Motivation: Warum sollte sich die Öffentlichkeit für deine Forschung/Arbeit interessieren?

“Forschung, Baby!” ist unser Motto. Wir erfassen das Problem nicht nur, sondern entwickeln auf der Basis wissenschaftlicher Erkenntnisse auch Lösungsansätze.


Hast du irgendwelche interessanten externen/zusätzlichen Aufgaben/Tätigkeiten?

Seit drei Jahren arbeite ich im Bereich Wissenschaftskommunikation für die Digital Humanities Juniorprofessur der Universität Jena. Diesen Blick in einen anderen Forschungsbereich und die interdisziplinäre Zusammenarbeit mit anderen Kolleg*innen finde ich unglaublich spannend. 

 

 

Irgendwelche interessanten Hobbies, von denen du uns erzählen möchtest?

Ich liebe es zu reisen, habe mich sehr in Skandinavien verliebt und lerne gerade Schwedisch.

Mein Credo ist: Immer neugierig bleiben. Ich liebe es, neue Skills zu erlernen. Demnächst zum Beispiel bei einem Goldschmiedekurs.

 

 

Wie sieht dein idealer freier Tag aus (Forschende sind ja auch nur Menschen)?

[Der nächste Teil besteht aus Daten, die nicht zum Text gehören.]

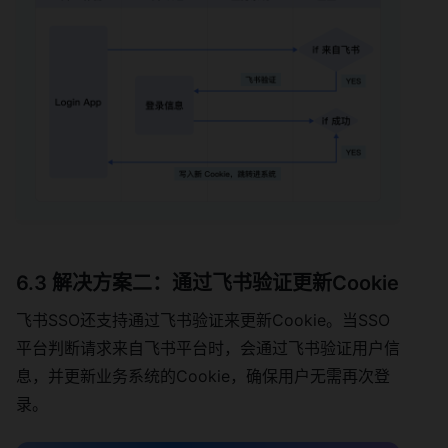
6.3 解决方案二：通过飞书验证更新Cookie
飞书SSO还支持通过飞书验证来更新Cookie。当SSO
平台判断请求来自飞书平台时，会通过飞书验证用户信
息，并更新业务系统的Cookie，确保用户无需再次登
录。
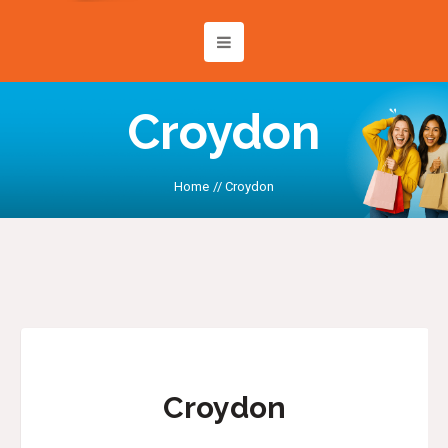
Croydon
Home
//
Croydon
Croydon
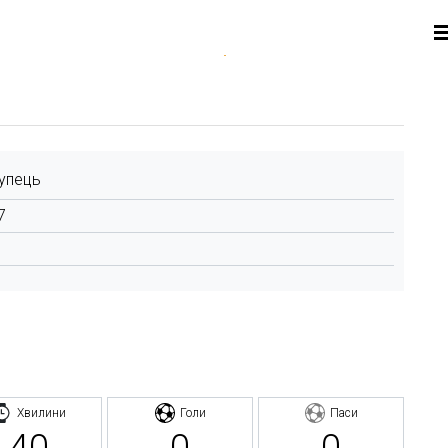
упець
7
Хвилини
Голи
Паси
40
0
0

Ausschlafen. Aktuell kommt der Schlaf etwas zu kurz. Morgenspaziergang an der Alster, selbstgemachte Pancakes frühstücken und dann entweder raus in die Natur, um den Waldboden unter den Füßen zu spüren oder in die Hamburger Innenstadt, um ein cooles Kulturevent zu besuchen.



Bitte begrüßt Anna ganz herzlich bei Real Scientists DE!